Llevaba Tomás un bastón y le costaba subir las escaleras de granito. Era generoso y hombre de bien. Desde hace veinticinco años nos obsequiaba con su particular merienda, cuando el hijo del doctor Alcorta, Quique, y Joselito de Las Ventas se sentaban a mi lado en la meseta de la enfermería y eran apenas unos críos. Hace unos días me llevó membrillo hecho por Elisa, tan dulce como el carácter de ambos, y ayer mismo me regaló dos empanadillas de cabello de ángel.

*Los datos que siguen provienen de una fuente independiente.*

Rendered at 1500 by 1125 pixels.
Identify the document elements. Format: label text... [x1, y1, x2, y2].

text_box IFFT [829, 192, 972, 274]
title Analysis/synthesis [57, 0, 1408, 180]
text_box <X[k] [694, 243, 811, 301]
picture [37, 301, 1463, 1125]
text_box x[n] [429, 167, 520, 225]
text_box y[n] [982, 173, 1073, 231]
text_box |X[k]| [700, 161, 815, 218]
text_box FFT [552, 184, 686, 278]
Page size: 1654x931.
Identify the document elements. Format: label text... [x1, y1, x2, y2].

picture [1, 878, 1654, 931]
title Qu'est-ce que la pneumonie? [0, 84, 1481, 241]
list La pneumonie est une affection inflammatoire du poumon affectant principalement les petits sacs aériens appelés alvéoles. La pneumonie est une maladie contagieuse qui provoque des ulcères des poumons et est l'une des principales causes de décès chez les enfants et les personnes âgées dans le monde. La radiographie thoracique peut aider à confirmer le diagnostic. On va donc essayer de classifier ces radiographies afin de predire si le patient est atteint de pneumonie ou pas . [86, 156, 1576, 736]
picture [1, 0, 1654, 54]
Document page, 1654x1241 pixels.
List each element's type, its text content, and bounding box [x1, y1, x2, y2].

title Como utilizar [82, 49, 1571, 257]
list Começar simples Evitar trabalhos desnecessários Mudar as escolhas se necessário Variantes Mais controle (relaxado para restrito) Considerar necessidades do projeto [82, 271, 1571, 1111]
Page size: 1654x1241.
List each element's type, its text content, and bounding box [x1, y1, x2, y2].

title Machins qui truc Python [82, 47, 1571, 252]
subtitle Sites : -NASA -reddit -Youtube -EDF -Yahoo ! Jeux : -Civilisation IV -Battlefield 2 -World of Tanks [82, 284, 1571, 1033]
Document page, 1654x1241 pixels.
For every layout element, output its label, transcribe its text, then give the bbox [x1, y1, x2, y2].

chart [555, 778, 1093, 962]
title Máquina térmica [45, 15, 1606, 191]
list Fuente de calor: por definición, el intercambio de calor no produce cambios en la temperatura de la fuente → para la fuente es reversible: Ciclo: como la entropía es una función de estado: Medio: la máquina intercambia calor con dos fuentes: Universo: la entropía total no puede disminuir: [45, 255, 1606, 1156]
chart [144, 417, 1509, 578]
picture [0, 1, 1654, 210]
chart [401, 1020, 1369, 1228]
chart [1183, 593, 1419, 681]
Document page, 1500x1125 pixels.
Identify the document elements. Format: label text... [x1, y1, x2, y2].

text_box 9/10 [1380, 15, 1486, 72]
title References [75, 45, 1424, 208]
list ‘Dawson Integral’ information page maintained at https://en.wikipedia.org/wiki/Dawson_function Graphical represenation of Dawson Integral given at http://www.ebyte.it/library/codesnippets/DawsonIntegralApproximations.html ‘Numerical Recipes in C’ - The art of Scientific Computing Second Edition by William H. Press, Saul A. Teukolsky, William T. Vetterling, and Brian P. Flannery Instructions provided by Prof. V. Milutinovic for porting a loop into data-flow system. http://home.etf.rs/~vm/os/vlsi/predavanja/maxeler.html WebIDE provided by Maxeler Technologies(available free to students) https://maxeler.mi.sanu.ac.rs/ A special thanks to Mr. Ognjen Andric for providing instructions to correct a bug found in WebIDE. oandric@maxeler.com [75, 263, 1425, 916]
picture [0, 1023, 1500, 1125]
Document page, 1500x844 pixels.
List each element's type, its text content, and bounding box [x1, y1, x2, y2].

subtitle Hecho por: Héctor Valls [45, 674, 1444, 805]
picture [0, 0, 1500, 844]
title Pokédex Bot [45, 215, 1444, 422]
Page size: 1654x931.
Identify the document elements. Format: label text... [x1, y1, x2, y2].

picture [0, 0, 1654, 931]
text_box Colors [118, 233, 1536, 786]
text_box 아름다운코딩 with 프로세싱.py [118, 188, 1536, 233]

Hace solo unas horas me hablaba de la corrida y de los toros de El Torreón, y me decía que no era un cartel rematado. El último detalle demuestra su generosidad, el estar pendiente de todo. Al subir las escaleras hacia la localidad le ayudó uno de los porteros, y se dio cuenta de que no llevaba monedas para darle una propina. Me dijo: ¡Juan, dale una propina a este señor que yo te la daré mañana! El portero me guiñó el ojo en la complicidad y Tomás se quedó tranquilo.
Se ha muerto, sí, y restamos. De aquellos aficionados que conocí hace un cuarto de siglo, ya he tachado muchos nombres en la agenda… Esta tarde su localidad y la Elisa estarán vacías, tampoco habrá un minuto de silencio, pero alrededor del granito ardiente los echaremos en falta.
Le incineran mañana en el cementerio de La Almudena y el viento llevará las cenizas hacia la plaza de Las Ventas para que el polvo se mezcle con el albero y permanezca eternamente en el coso al que acudió hasta el último instante de su vida.